Mary Meeker’s Internet Report

Here a some of the key takeaways:

  1. Smartphone growth is slowing: The number of smartphones sold only increased by 3% in 2016, compared to the year prior, when smartphone shipments rose 10%. The growth in the number of people who have bought and used a smartphone is also slowing Smartphone installations are up 12% in 2016 compared to a 25% gain in 2015.

  2. Online advertising is growing thanks to mobile. Revenue from online ads is up 22% in 2016 compared to a 20% increase in 2015. However, most of this additional spending is now coming from mobile devices, as mobile ad revenue is now greater than from desktop ads. Additionally, global Internet advertising is finally expected to pass TV spending in the next six months, said Meeker. Unsurprisingly, ads from Google and Facebook’s ad networks account 85% of U.S. Internet ad growth, showing the dominance of the two technology giants in the online advertising world.

  3. Voice is on the rise. People are increasingly using voice assistants, such as Amazon’s Alexa, Apple’s Siri, and Google Assistant, said Meeker. According to the report, 20% of mobile searches were made using a voice query in 2016.

  4. The bar for quality customer support is rising. Meeker said that 82% of customers stopped doing business with a company in 2016 after a bad experience compared to 76% in 2014.

  5. E-commerce is growing. Meeker said the number of packages shipped in the U.S. rose 9% in 2016, and e-commerce continues to grow. Meeker also said that online retail sales in the U.S. increased 15% from 2015 to 2016.

6.Video gaming is evolving, and it’s still early days. Video gaming is now a $100 billion business globally, with close to half of that revenue coming from Asia. There are now 2.6 billion gamers globally compared to 100 million in 1995. The current trend, explained Meeker, is collaborative play compared to individual gaming in the past. Mobile gaming is also on the rise, with mobile game play up 300% from 2015 to 2016, according to Meeker.

  1. Streaming media is growing. Revenue from subscription and streaming music services like Spotify, Amazon Music, and Apple Music now represents 52% of music recording revenue compared to 0% 13 years ago, said Meeker. Netflix’s share of home entertainment revenue has gone from 0% to over 30% of total home entertainment revenue in the past 10 years, eating away at the market share of cable operators and other media companies.

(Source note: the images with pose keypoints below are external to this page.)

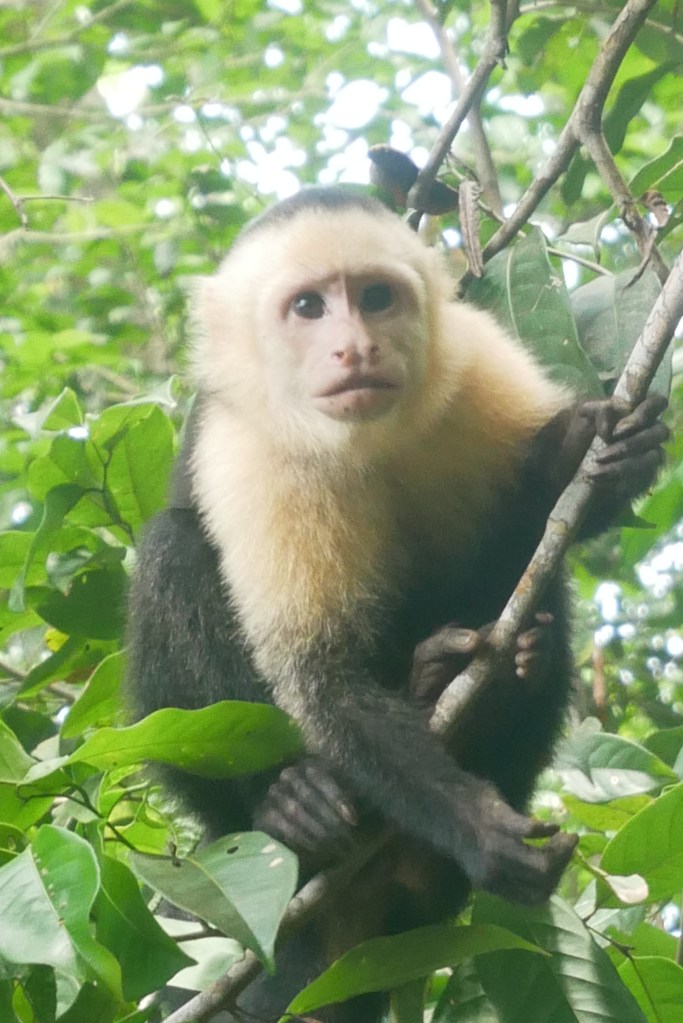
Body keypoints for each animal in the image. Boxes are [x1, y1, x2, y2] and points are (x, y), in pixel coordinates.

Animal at [127, 187, 668, 1022]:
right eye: (308, 307)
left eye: (375, 297)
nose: (354, 349)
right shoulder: (250, 452)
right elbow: (320, 675)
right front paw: (475, 824)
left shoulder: (476, 358)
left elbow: (538, 518)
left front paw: (586, 450)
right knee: (170, 550)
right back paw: (295, 806)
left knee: (530, 583)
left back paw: (497, 675)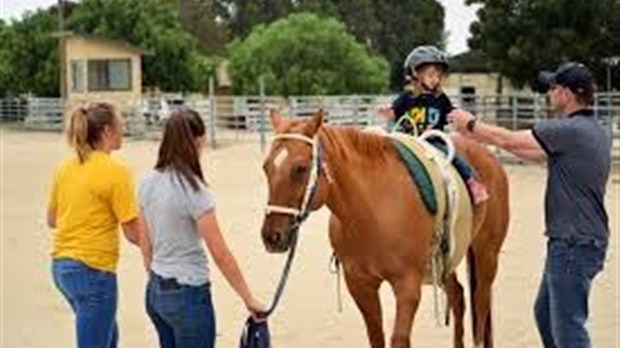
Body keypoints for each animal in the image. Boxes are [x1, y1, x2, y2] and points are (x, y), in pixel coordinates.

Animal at [262, 110, 508, 348]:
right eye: (266, 167)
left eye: (300, 168)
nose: (271, 236)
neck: (374, 209)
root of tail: (488, 155)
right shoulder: (360, 285)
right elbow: (376, 336)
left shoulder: (408, 285)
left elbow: (399, 339)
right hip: (444, 261)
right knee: (458, 296)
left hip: (486, 254)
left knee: (482, 304)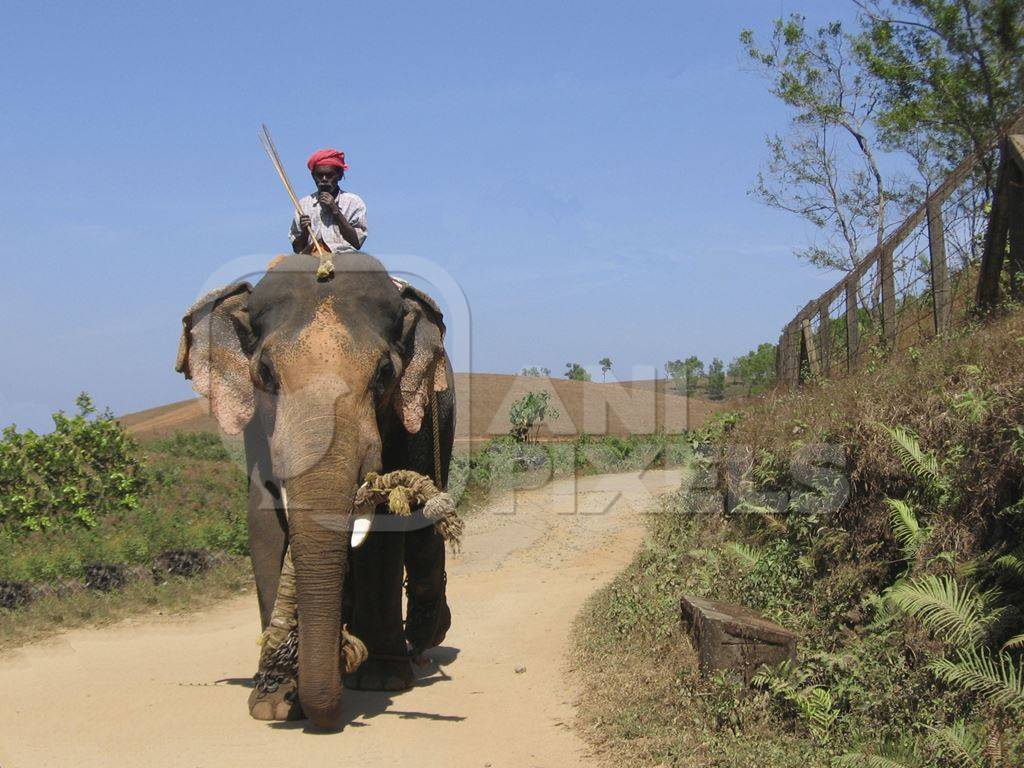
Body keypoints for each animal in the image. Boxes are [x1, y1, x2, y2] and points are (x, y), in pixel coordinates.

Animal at [176, 250, 456, 729]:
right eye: (265, 374)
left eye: (385, 373)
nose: (326, 716)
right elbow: (265, 523)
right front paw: (274, 701)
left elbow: (383, 527)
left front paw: (380, 681)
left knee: (422, 533)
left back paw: (424, 637)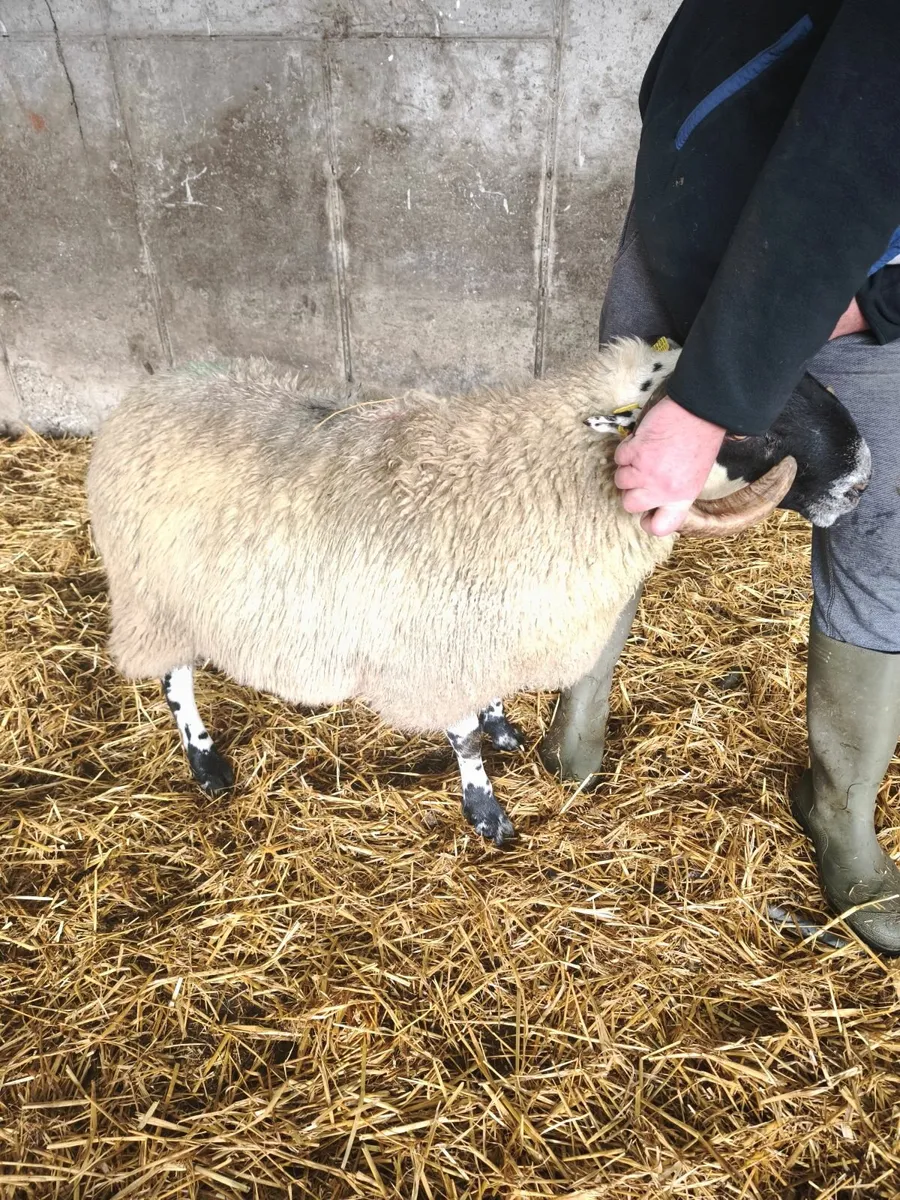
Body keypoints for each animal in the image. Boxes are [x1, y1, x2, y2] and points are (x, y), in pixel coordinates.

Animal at [86, 339, 868, 846]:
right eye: (741, 429)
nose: (862, 480)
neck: (531, 476)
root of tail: (151, 388)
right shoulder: (438, 648)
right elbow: (461, 738)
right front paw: (487, 813)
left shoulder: (485, 627)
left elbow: (487, 707)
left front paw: (503, 725)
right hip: (153, 591)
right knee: (175, 680)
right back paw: (205, 761)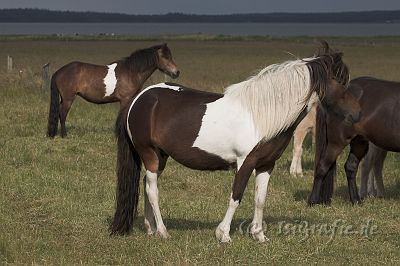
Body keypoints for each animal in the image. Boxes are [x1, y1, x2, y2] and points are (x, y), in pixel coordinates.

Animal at [46, 43, 179, 137]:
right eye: (164, 56)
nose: (177, 72)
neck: (131, 72)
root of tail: (59, 72)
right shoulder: (125, 99)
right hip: (68, 99)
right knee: (62, 114)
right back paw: (64, 135)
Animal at [108, 42, 354, 243]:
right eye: (339, 80)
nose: (353, 115)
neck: (260, 116)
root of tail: (140, 98)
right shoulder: (245, 162)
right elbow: (236, 196)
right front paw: (223, 234)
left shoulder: (266, 165)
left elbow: (260, 199)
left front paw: (259, 235)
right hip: (149, 153)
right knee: (152, 190)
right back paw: (163, 231)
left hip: (161, 156)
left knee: (146, 185)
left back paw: (150, 229)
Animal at [310, 76, 400, 205]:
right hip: (337, 142)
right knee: (322, 166)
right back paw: (312, 201)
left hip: (359, 142)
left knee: (350, 167)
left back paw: (356, 201)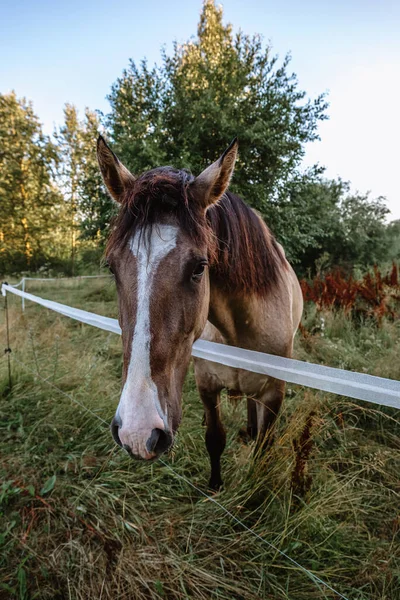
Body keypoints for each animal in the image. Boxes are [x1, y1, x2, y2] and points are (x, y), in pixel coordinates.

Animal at [97, 135, 304, 488]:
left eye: (199, 268)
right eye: (112, 267)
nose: (137, 432)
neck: (238, 333)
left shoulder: (274, 394)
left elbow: (263, 450)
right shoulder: (206, 385)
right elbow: (215, 438)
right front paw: (215, 487)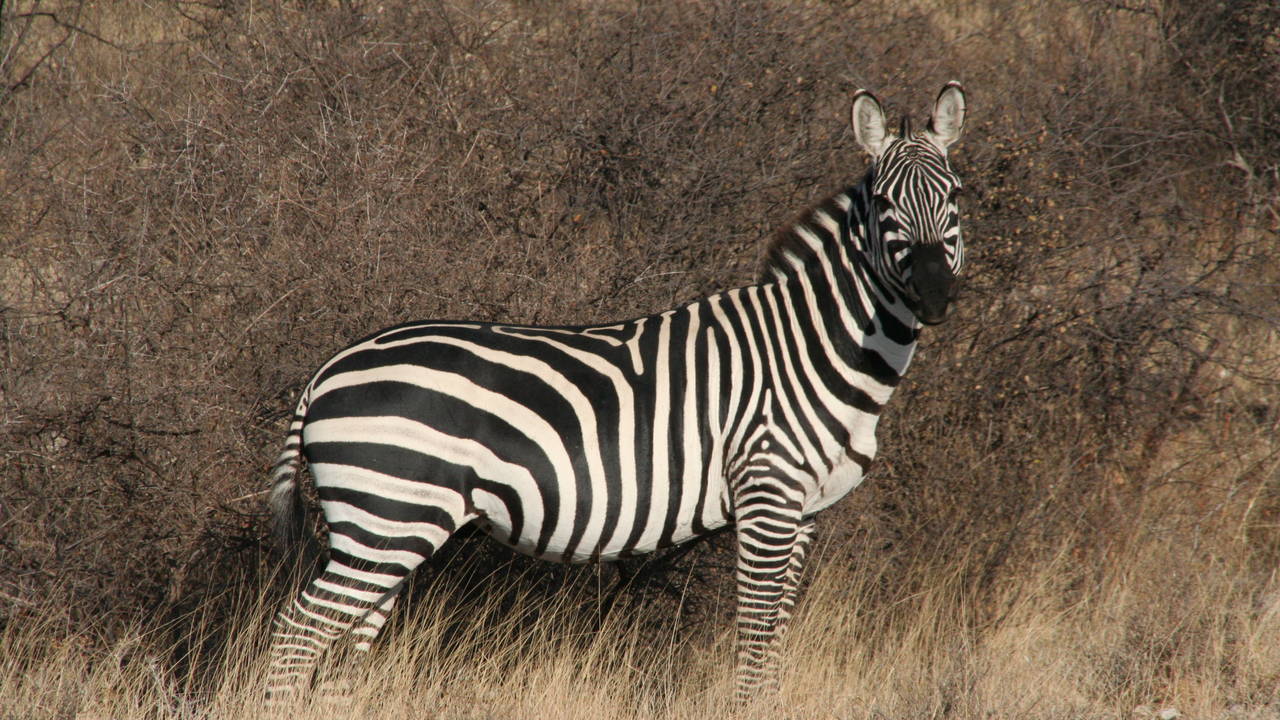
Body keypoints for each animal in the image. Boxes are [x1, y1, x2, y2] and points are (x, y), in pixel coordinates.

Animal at [263, 81, 967, 705]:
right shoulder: (767, 494)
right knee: (296, 637)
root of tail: (326, 370)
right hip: (386, 513)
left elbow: (775, 643)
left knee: (344, 646)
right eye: (884, 202)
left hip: (391, 524)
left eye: (956, 195)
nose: (936, 295)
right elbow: (756, 639)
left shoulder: (804, 513)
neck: (812, 347)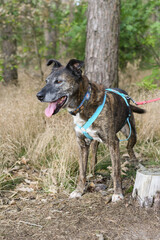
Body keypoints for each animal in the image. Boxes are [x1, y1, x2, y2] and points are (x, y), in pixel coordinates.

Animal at [37, 59, 146, 202]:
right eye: (46, 81)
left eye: (59, 81)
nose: (38, 96)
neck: (84, 102)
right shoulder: (82, 144)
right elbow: (81, 171)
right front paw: (79, 190)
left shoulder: (113, 142)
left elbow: (116, 171)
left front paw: (117, 193)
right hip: (95, 142)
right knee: (94, 158)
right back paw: (92, 173)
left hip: (131, 132)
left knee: (129, 148)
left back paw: (137, 164)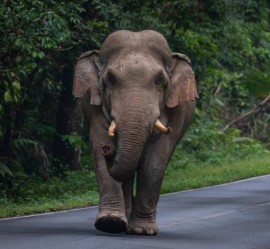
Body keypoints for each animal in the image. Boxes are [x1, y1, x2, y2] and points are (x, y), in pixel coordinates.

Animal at [73, 30, 197, 234]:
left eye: (159, 80)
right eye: (111, 79)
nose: (109, 151)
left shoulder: (175, 112)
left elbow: (155, 161)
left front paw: (142, 230)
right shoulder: (94, 107)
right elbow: (99, 144)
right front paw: (110, 223)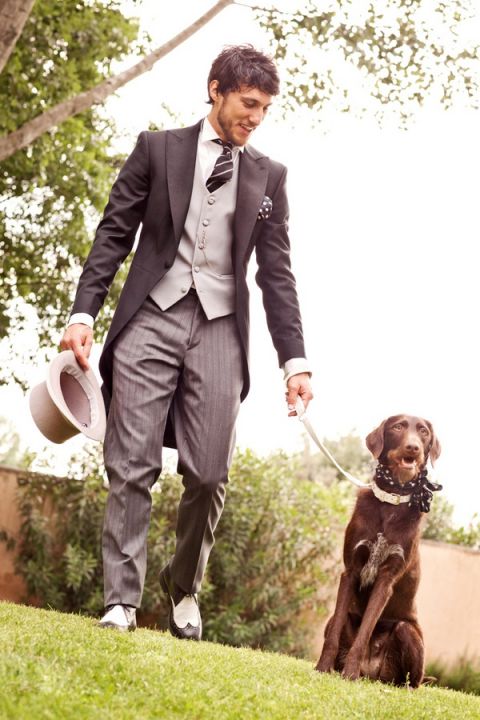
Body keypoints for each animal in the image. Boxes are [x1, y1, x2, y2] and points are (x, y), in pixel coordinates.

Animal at [316, 416, 440, 688]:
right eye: (398, 427)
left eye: (423, 432)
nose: (413, 448)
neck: (391, 502)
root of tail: (370, 672)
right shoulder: (351, 570)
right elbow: (334, 634)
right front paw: (322, 668)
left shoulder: (386, 578)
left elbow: (365, 632)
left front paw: (349, 674)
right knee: (336, 623)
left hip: (407, 632)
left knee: (413, 682)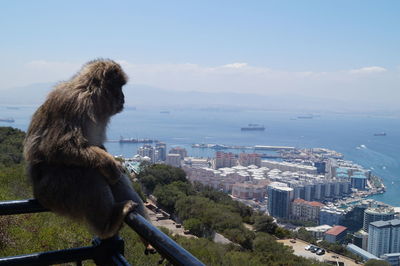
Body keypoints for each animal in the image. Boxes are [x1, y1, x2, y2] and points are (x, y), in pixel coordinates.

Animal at [23, 58, 152, 241]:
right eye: (119, 87)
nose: (123, 97)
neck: (91, 96)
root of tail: (37, 193)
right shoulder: (74, 104)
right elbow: (56, 147)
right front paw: (112, 165)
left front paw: (115, 164)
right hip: (52, 191)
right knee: (88, 174)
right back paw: (107, 226)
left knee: (113, 179)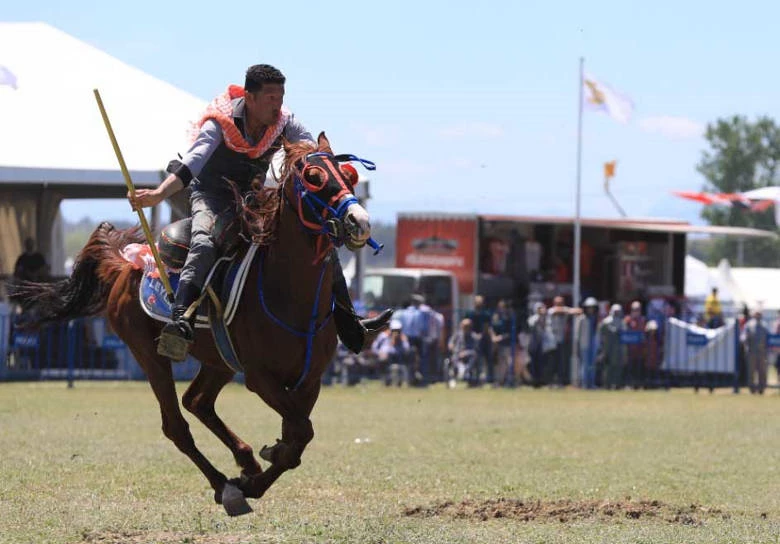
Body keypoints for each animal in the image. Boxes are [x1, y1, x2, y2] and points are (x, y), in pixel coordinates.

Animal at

  2. China is in the golden age of mobile entertainment. The number of China’s mobile Internet users rose 12% in 2016 to 700 million, compared to 11% growth in 2015. Mobile Internet usage itself grew 30% in 2016, said Meeker. The companies that are commanding mobile minutes from Chinese consumers are Tencent, which owns popular chat app WeChat, e-commerce giant Alibaba, and search engine Baidu.

  3. Transportation is growing in China too. China’s on-demand transportation including cars and bikes represents 67% of the global share of on-demand services. Meeker says consumers in China took 10 billion trips in 2015. Use of on-demand bikes, in particular, are growing, with two-thirds of users riding them more than three times per week.

  4. Internet competition in India is heating up. India’s smartphone shipments were up 15% in the first quarter of 2017 and up 5% annually from 2015 to 2016. The cost of mobile data in India is also falling, which is prompting increased Internet use. With that opportunity and growth, explained Meeker, Internet companies are in a growing battle for consumer attention and purchases in India.


4. The bar for quality customer support is rising. Meeker said that 82% of customers stopped doing business with a company in 2016 after a bad experience compared to 76% in 2014.

Perhaps people have higher standards and are voting with their feet because of those rising standards. That may be what they meant by that.

I think an equally valid interpretation is that the quality of customer support keeps falling, and the increasingly bad experiences are pushing still more people to vote with their feet.


Another takeaway on the “cloud wars” from the report:

Amazon Web Services is holding ground in cloud, but Microsoft Azure is gaining quickly, according to Mary Meeker’s Internet Trends 2017 report.

The annual report, released Wednesday at Recode’s Code Conference, shows that AWS is being used by 57 percent of IT professionals, the same number as a year earlier. Meanwhile, Azure is up to 34 percent in 2017 from 20 percent last year. The data came from RightScale.

Google’s cloud is being used by 15 percent of corporations, up from 10 percent a year ago, and IBM rose to 8 percent from 7 percent. Companies run applications in more than one cloud, which explains the across-the-board increase.